Galloni referred to a point made in an earlier presentation, that incorporating climate effects into inflation forecasts may make them more accurate. Asked for his views, Powell was sceptical. “What people didn’t see coming was the supply-side constraints,” he said. “I wouldn’t say that climate change is a particularly important aspect of the inflation forecasting story for 2021,” adding that it was “quite an interesting hypothesis”.
Still on risks to financial stability, Bailey identified cyber-attacks and the stress seen in core financial markets during the pandemic.
But Galloni doubled down in another lightning round. “What keeps you awake at night?” she asked each governor. “The recovery and weak consumption,” said Kuroda. Powell said tension between the Fed’s two objectives of maximum employment and price stability was his biggest challenge.
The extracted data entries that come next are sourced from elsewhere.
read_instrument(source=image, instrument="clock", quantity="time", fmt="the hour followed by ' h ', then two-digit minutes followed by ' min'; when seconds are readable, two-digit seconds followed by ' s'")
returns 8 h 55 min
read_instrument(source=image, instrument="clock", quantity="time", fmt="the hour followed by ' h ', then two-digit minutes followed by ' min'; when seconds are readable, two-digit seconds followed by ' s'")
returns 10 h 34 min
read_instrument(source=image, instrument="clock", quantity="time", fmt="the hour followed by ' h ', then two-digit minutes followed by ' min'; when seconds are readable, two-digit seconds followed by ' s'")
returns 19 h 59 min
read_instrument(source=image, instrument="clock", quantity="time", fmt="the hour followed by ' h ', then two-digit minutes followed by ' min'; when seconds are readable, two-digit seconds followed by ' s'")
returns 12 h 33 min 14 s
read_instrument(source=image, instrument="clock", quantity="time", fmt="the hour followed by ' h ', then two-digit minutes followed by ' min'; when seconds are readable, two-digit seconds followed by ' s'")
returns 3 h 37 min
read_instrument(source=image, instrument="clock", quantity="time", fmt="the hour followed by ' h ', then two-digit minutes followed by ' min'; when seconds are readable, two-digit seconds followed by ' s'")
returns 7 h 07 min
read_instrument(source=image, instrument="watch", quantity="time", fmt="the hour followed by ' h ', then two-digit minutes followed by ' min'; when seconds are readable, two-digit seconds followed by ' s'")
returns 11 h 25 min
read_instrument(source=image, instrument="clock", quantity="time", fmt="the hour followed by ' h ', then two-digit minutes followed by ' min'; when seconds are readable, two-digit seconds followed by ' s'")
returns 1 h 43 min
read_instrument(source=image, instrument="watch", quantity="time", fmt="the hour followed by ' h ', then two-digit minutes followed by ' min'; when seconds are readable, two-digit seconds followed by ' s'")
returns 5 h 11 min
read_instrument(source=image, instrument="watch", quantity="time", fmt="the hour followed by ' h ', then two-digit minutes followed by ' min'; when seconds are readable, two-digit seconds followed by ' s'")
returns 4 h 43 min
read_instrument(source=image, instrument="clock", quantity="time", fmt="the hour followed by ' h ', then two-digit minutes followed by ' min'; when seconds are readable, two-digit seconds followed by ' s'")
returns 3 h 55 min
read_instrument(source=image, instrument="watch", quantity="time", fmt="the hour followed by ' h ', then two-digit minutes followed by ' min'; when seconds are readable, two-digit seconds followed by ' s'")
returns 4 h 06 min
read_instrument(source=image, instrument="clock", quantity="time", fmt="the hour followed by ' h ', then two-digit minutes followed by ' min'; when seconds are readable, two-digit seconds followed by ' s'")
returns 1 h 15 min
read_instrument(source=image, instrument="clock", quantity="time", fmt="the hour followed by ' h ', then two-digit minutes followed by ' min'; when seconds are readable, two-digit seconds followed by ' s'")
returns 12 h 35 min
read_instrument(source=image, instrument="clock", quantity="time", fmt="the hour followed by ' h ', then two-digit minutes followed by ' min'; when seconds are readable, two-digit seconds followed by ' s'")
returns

Bailey’s answer was to get through the UK’s supply-side issues, but he also mentioned climate change. Asked about his expectations for the upcoming COP26, Bailey said it will “cement the very real progress on what we’ve all been working at”, and pointed to “much tougher” disclosure and monitoring. Bailey also said disclosure will help to illustrate the “macroeconomic path” that to be followed during the carbon transition.
“Climate is by definition the ultimate global issue,” Bailey said, calling for support for all parts of the world.
The session ended with Lagarde calling for humanity and common sense in making sure everybody is vaccinated.
Overall, this year’s central banking forum was a disappointment on climate change, with no major announcements or progress on policy issues. The lack of time spent discussing climate change in the concluding panel was also revealing. Short-term issues surrounding the recovery from Covid-19 and near-term inflation took attention away from the longer term issue of climate change and a potentially existential threat to financial stability.
Unlike the Fed’s recent Jackson Hole conference, climate change was far from absent from the proceedings of the past few days. However, the urgency of transitory inflation clearly far outweighed the importance of the climate emergency.